A couple weeks ago, on November 19, I photographed 9 plants in my garden that had orange fall foliage. Nine; one day; orange (not the yellows, not reds or greens); in my garden. I was thrilled. After years of planning my garden for fall color, I needed to get to work with my camera.
I decided to make a very special composite photograph of all nine leaves silhouetted on white background. I’ll take you through the rather involved process, but for those who are the real plant nuts, we will have a quiz. Can you identify all nine ? As correct guesses come in, I will let you know which are correct and you can add additional comments.
The first to get all nine will get an original 12×18 signed print of one with all the silhouettes at the bottom of the post. It is a limited edition of 10. This first composite is nice but not so hard to do:
Acer palmatum #1
Diospyros ‘Fuyu’
Rhododendron ‘Flame’
Stewartia monadelpha
Cornus florida
Cotinus ‘Grace’
Cornus ‘Eddie’s White Wonder’
Vitis ‘Roger’s Red’
Parrotia persica
As much as I love the native California flora, there are few plants that have strong fall color and none of these 9 here in my garden are native. I don’t know why there is so little autumn color in the CA natives but since I love the warm glow of fall, I long ago turned to other plants for my front yard where I irrigate.
In order for the composite photo to mean something special to me, I wanted to photograph each leaf on the plant itself and not take it into the studio or put it under a flatbed scanner. It is a much harder challenge on many levels, as wind, depth of field, and criss-crossing leaves make it hard to isolate a single good specimen leaf.
Here is the Japanese Maple tree leaf in the opening photo to this post.
The first steps were to correct the color and fix the defects. There was big glob of dirt on my camera sensor (look at the window area) and several crossed leaf tips that had to be rebuilt in PhotoShop. In order to create the silhouettes I use a PhotoShop plug in from Topaz Labs and then cloned in color from other parts of the leaf to fill it out to the tips.
Now I had the silhouetted leaf and added type into a new layer of the cleaned up file.

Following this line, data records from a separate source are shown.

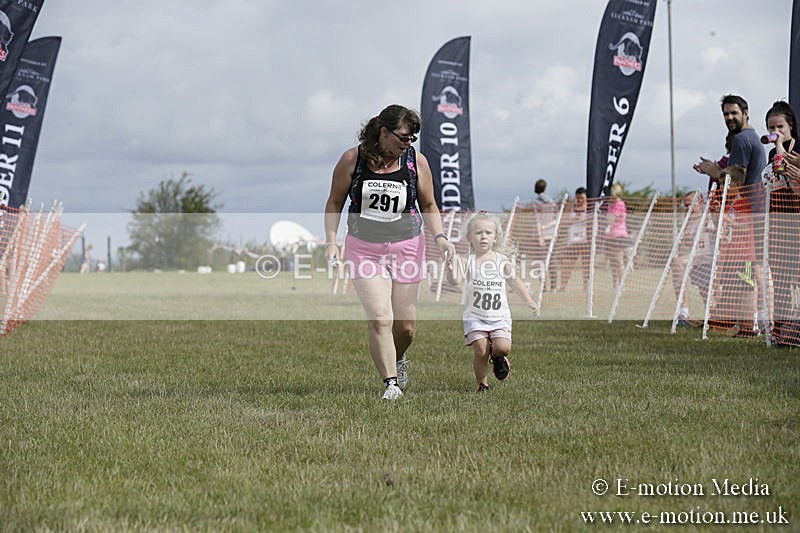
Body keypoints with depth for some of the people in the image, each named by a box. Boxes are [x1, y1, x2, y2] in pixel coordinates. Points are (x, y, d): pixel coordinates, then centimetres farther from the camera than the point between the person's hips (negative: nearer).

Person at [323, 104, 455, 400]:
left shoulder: (416, 161, -2)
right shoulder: (352, 160, -5)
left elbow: (428, 205, 9)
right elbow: (335, 202, 5)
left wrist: (440, 237, -7)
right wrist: (331, 242, -4)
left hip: (407, 248, 2)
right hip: (364, 249, -2)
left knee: (406, 325, 5)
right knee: (379, 320, -15)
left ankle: (398, 360, 37)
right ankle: (391, 384, -9)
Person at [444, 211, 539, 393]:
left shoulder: (502, 260, 3)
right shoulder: (467, 261, -5)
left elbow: (514, 281, 15)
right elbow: (454, 280, -19)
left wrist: (530, 302, 13)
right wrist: (451, 268, -40)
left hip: (499, 316, 2)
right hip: (475, 316, -2)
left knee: (503, 347, -17)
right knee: (480, 351, -14)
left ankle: (497, 357, 19)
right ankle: (482, 384, 8)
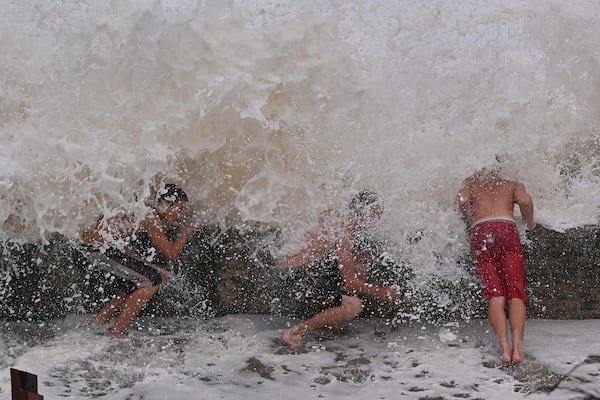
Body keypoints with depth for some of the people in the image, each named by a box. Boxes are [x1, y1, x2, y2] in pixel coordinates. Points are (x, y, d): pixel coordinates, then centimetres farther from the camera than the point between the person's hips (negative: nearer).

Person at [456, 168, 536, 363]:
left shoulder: (472, 184, 30)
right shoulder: (513, 185, 27)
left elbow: (461, 199, 6)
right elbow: (525, 201, 5)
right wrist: (530, 222, 22)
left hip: (480, 232, 1)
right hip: (507, 228, -1)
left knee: (495, 295, -4)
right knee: (515, 294, -4)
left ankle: (504, 347, -21)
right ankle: (517, 347, -20)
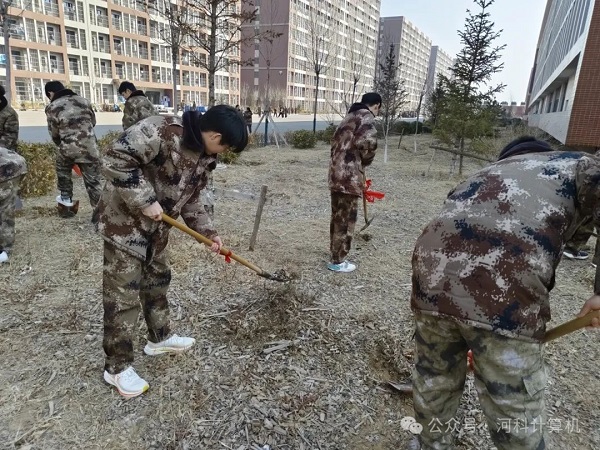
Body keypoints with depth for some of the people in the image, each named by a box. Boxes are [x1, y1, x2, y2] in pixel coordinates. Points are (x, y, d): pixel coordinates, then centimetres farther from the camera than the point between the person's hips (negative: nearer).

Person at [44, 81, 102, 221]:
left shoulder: (52, 108, 0)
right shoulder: (83, 100, 8)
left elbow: (54, 133, 6)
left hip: (68, 148, -1)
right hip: (90, 147, 2)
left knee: (63, 173, 28)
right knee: (93, 181, 5)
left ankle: (66, 201, 36)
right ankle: (98, 210, 2)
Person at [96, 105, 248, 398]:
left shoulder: (204, 157, 2)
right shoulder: (162, 131, -26)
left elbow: (191, 200, 11)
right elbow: (116, 159, -29)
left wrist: (208, 232, 4)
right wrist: (145, 201, -27)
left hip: (156, 228, 9)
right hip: (124, 222, -8)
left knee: (157, 282, 20)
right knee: (123, 294, -1)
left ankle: (160, 338, 41)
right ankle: (117, 366, 15)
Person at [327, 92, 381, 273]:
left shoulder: (350, 116, 22)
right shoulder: (367, 116, -7)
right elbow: (367, 142, -24)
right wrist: (366, 161, -3)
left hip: (337, 172, 9)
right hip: (349, 175, -9)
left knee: (338, 216, 19)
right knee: (346, 219, 0)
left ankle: (336, 254, 33)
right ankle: (338, 261, 10)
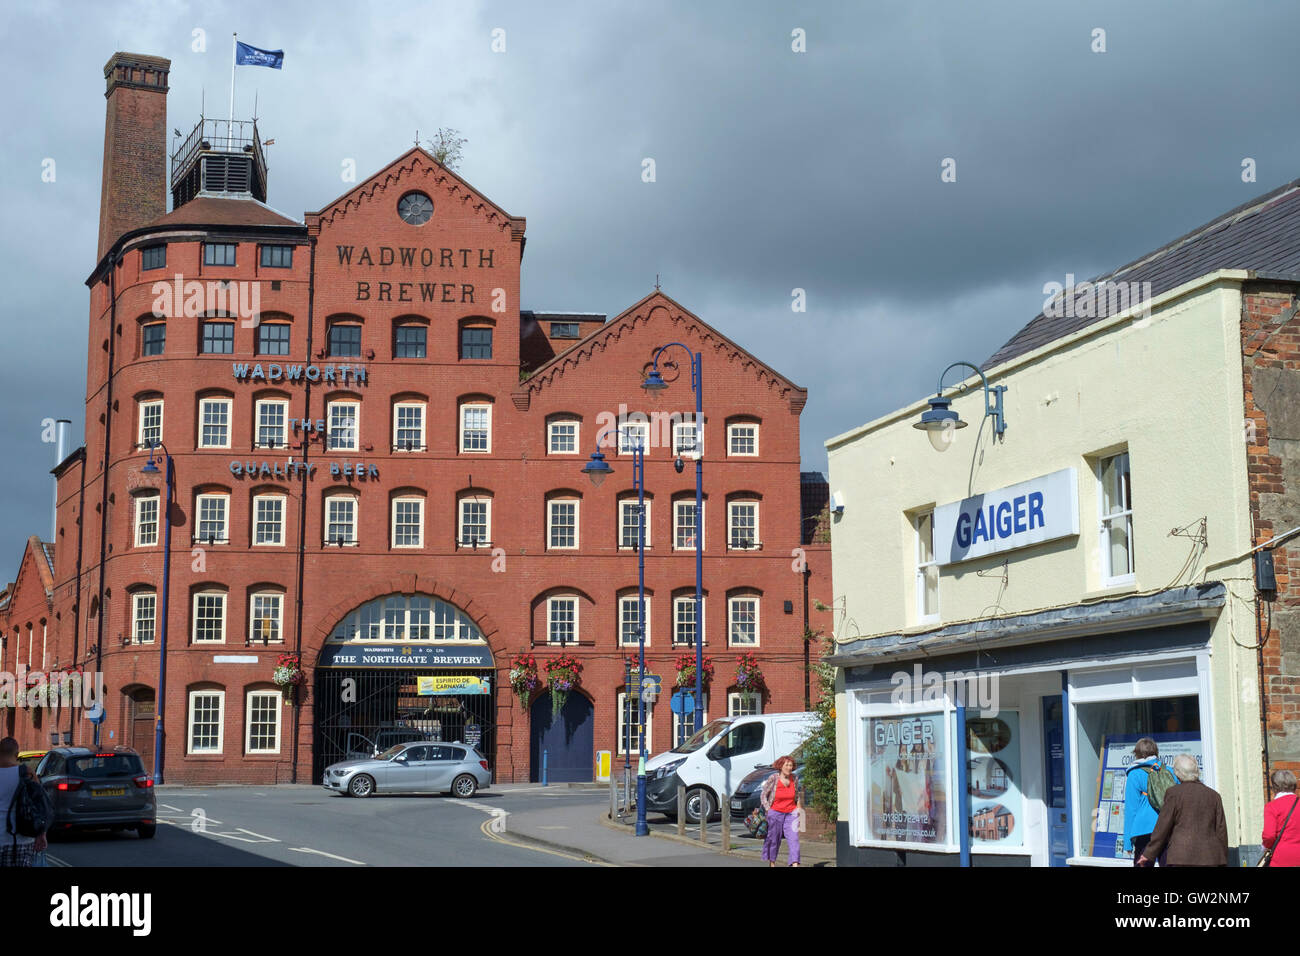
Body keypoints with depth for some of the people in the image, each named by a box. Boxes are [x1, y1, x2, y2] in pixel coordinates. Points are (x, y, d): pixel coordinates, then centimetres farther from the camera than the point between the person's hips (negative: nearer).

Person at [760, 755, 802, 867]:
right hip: (775, 813, -2)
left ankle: (795, 865, -20)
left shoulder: (794, 779, 0)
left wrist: (798, 807, 9)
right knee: (774, 840, 9)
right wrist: (768, 810, -7)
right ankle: (772, 863, 30)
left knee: (794, 839, -13)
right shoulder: (773, 778, -11)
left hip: (791, 814, 2)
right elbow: (763, 795, -2)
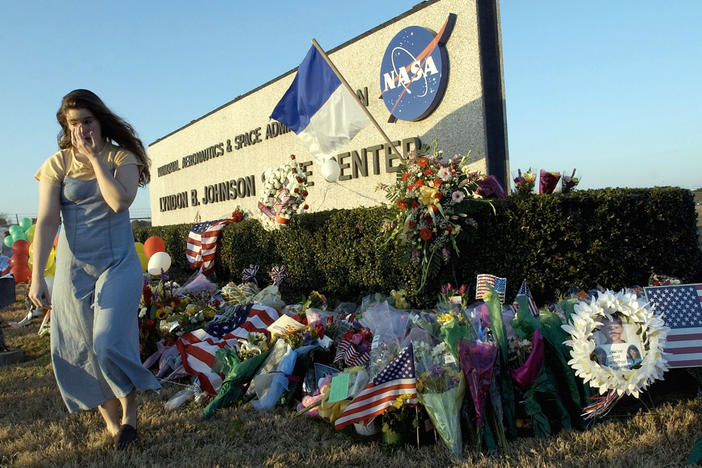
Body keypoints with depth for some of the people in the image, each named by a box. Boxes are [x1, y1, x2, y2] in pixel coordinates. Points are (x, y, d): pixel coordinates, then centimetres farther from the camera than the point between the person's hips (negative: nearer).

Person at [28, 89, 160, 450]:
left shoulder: (121, 157, 0)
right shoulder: (57, 164, 3)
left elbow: (119, 201, -19)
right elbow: (46, 221, -5)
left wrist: (94, 157, -12)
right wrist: (37, 276, -12)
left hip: (118, 264, -2)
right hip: (73, 268, 3)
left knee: (108, 343, -14)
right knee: (81, 349, 6)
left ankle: (129, 406, 14)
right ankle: (112, 420, 24)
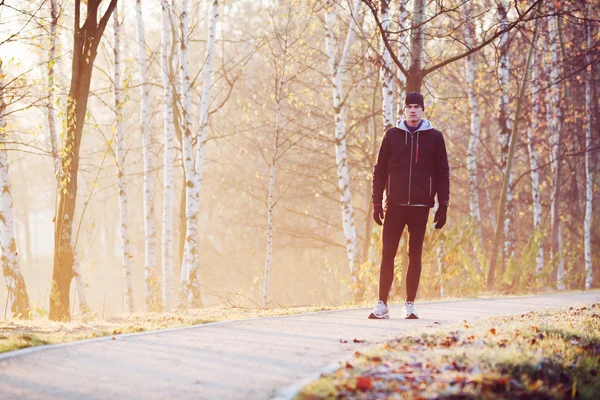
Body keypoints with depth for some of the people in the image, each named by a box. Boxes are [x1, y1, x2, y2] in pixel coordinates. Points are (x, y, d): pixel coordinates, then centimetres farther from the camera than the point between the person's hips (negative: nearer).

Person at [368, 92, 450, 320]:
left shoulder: (434, 137, 5)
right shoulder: (392, 135, 7)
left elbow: (442, 173, 6)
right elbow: (380, 170, 8)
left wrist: (443, 205, -1)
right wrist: (377, 203, 1)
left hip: (420, 207, 0)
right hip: (395, 206, 0)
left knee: (415, 256, 3)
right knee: (387, 255, -2)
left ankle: (410, 305, 9)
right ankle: (382, 305, 2)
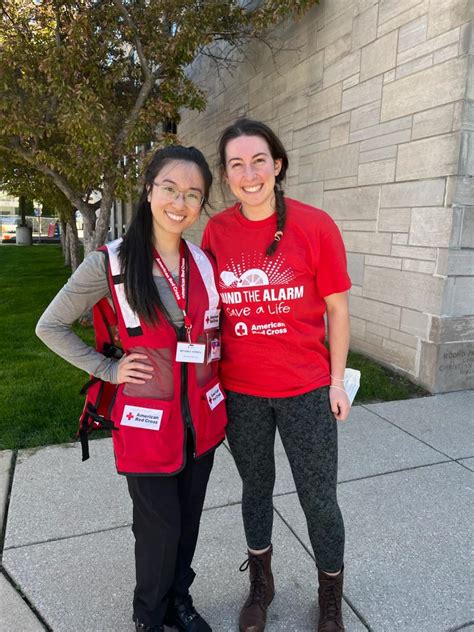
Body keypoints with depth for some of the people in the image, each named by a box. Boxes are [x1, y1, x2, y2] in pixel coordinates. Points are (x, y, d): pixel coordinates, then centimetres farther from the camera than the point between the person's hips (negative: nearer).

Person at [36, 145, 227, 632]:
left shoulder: (205, 262, 1)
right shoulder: (110, 263, -12)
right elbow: (50, 327, -3)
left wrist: (214, 368, 3)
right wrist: (108, 370, -8)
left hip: (202, 417, 4)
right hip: (147, 422, -4)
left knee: (188, 520, 20)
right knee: (159, 527, 12)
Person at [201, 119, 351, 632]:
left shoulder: (315, 226, -10)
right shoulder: (216, 231, -3)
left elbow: (337, 308, -4)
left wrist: (337, 380, -3)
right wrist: (210, 375, 5)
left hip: (305, 390, -2)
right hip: (239, 392, 3)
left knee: (319, 500, 12)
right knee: (255, 488, 21)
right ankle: (261, 585, 48)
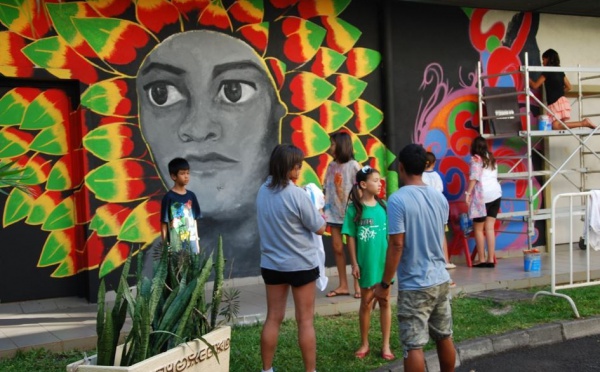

Without getting too techno geek on the rest of the images, I will simply say I created a template for all nine cleaned up photos and dropped them in once they were cleaned up. Note each leaf is in the exact same place as the original composite at the top.
For those of you who want to know the ID on all nine but don’t want to wait for me to fill in the post with the reader comments, if you click on the final image it will go to my PhotoBotanic Archive where you can order (Add to Cart) a personal license download for $0 with all nomenclature. No one would peek there first before commenting on a guess would they?